The angle subtended by an arc of a circle at its center is twice the angle it subtends anywhere on the circle's circumference.

∴ ∠BOD = 2∠BCD

⇒ ∠BOD = 2 × 75° = 150°.

Hence, ∠BOD = 150°.

(ii) Join BD.

In △ BOD,

⇒ OD = OB (Both equal to radius of circle)

⇒ ∠ODB = ∠OBD = x (let) (Angles opposite to equal sides are equal)

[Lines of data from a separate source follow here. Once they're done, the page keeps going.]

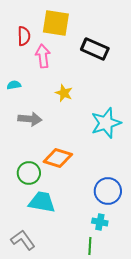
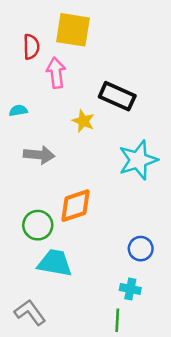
black rectangle: (95, 49) -> (117, 96), moved
orange diamond: (58, 158) -> (76, 206), turned -36
blue circle: (108, 191) -> (141, 249), size x0.7

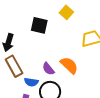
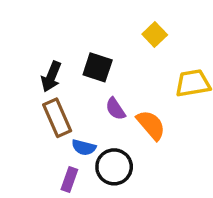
black square: (39, 25) -> (98, 67), moved
purple semicircle: (48, 69) -> (115, 109), moved

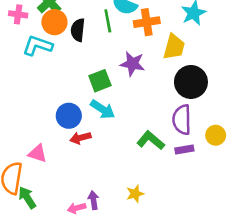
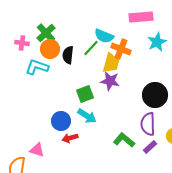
green line: (108, 21) -> (91, 48), turned 54
orange cross: (147, 22) -> (121, 49), turned 30
yellow trapezoid: (174, 47) -> (111, 63), moved
purple rectangle: (184, 150) -> (150, 147), turned -32

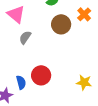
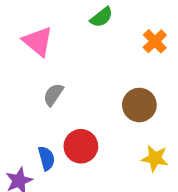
brown circle: (61, 24) -> (139, 105), moved
gray semicircle: (25, 37) -> (53, 95), moved

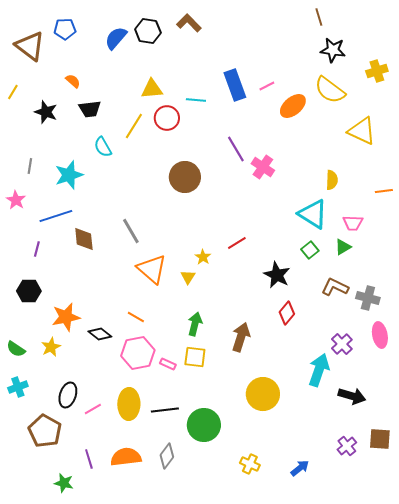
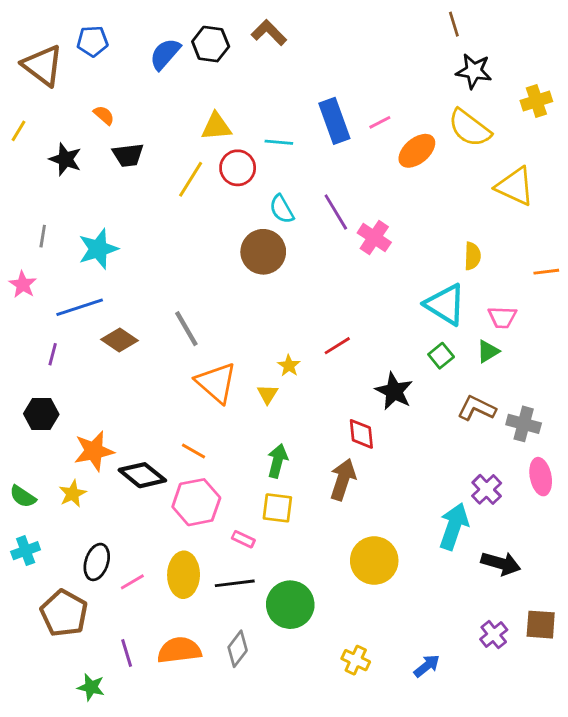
cyan semicircle: (103, 147) -> (282, 209), moved
brown diamond: (84, 239) -> (120, 340), turned -50
red diamond: (287, 313) -> (361, 434), moved, turned -45
black diamond: (100, 334) -> (142, 475), size x1.4
pink rectangle: (168, 364) -> (243, 539), moved

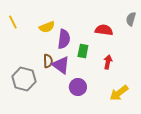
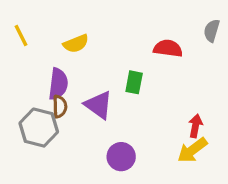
purple semicircle: (64, 39) -> (58, 84), moved
brown semicircle: (48, 61) -> (60, 107), moved
red arrow: (108, 62) -> (195, 126), moved
purple circle: (78, 87) -> (121, 157), moved

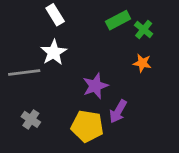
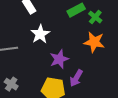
white star: (54, 52) -> (40, 34), moved
orange star: (142, 63) -> (94, 42), size x1.5

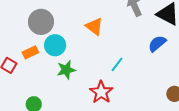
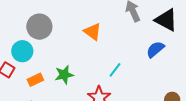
cyan circle: (55, 45) -> (22, 51), moved
orange rectangle: (30, 52) -> (35, 80), moved

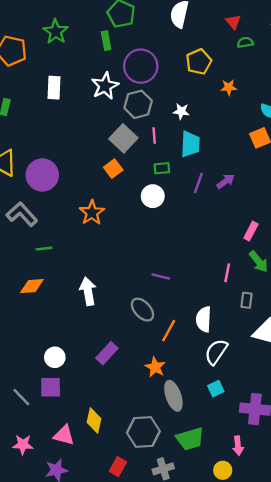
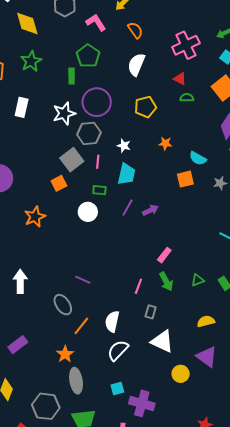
red triangle: (233, 22) -> (180, 79), turned -32
orange star: (229, 87) -> (165, 143), moved
purple rectangle: (107, 353) -> (18, 345), moved
cyan square: (216, 389) -> (117, 389), moved

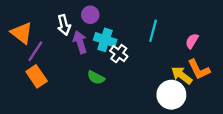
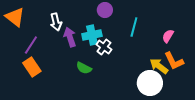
purple circle: (90, 15) -> (105, 10), moved
orange triangle: (22, 33) -> (15, 17), moved
cyan cross: (105, 40) -> (92, 35), turned -30

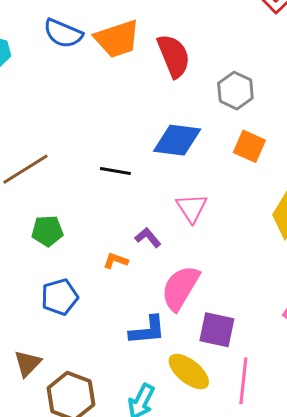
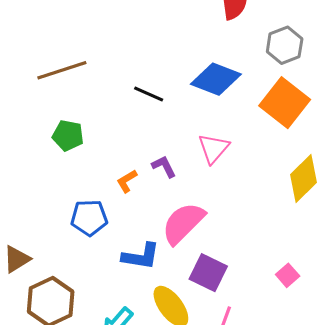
orange square: (249, 146) -> (285, 103), size x1.5
orange L-shape: (116, 261) -> (127, 181), turned -65
blue pentagon: (60, 297) -> (89, 218), moved

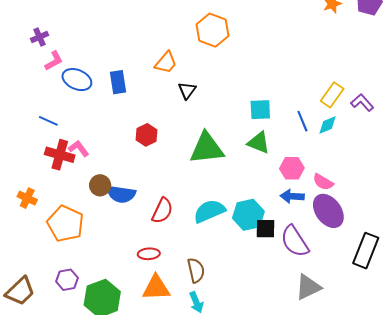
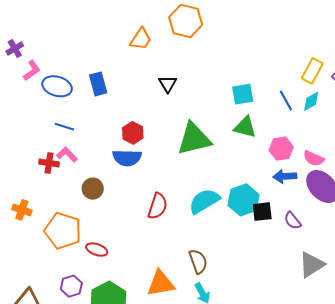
orange trapezoid: (166, 63) -> (141, 39), moved
blue line: (48, 121) -> (64, 127), moved
red cross: (60, 155) -> (49, 163), size x0.7
blue semicircle: (121, 194) -> (127, 158), moved
purple semicircle: (295, 241) -> (293, 221), size x0.6
red ellipse: (149, 254) -> (97, 250), moved, turned 30

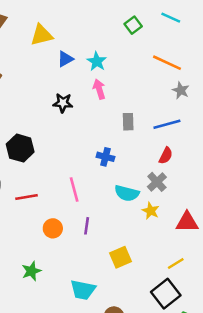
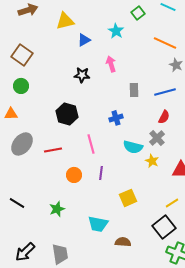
cyan star: (97, 61) -> (116, 31), moved
black hexagon: (20, 148) -> (67, 114), moved
blue cross: (105, 157) -> (116, 118), turned -32

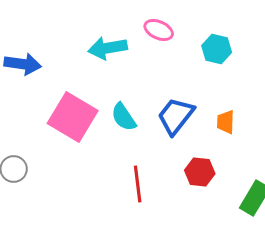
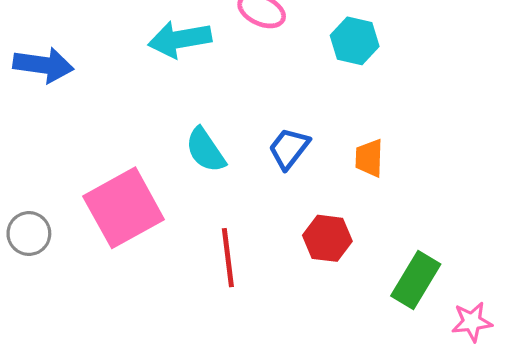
blue trapezoid: (176, 116) -> (289, 148), size x0.7
pink square: (73, 117) -> (124, 208), moved, turned 30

⇒ ∠BOD + ∠ODB + ∠OBD = 180° (By angle sum property)

⇒ 150° + x + x = 180°

⇒ 2x = 180° - 150°

⇒ 2x = 30°

⇒ x = $\dfrac{30°}{2}$ = 15°.

Hence, ∠ODB = 15°.

(iii) Join OA.

As equal chords of a circle subtend equal angles at the center and chord AB = chord AD, so ∠BOA = ∠DOA = a (let).

From figure,

⇒ ∠BOD = ∠BOA + ∠DOA

⇒ 150° = a + a

⇒ 150° = 2a

⇒ a = $\dfrac{150°}{2}$ = 75°

⇒ ∠BOA = 75°.

In cyclic quadrilateral ABCD,

⇒ ∠BAD + ∠BCD = 180°

⇒ ∠BAD + 75° = 180°

⇒ ∠BAD = 180° - 75° = 105°.

In △ BAD,

⇒ ∠BDA = ∠DBA = b (let) (Angles opposite to equal sides are equal)

By angle sum property,

⇒ ∠BAD + ∠BDA + ∠DBA = 180°

⇒ 105° + b + b = 180°

⇒ 2b = 180° - 105°

⇒ 2b = 75°

⇒ b = $\dfrac{75°}{2}$ = 37.5°

From figure,

⇒ ∠OBA = ∠OBD + ∠DBA = ∠OBD + b = 15° + 37.5° = 52.5°

In △ BAO,

⇒ OA = OB (Radius of same circle)

⇒ ∠BAO = ∠OBA = 52.5° (Angles opposite to equal sides are equal)

Hence, the value of ∠BAO = 52.5°.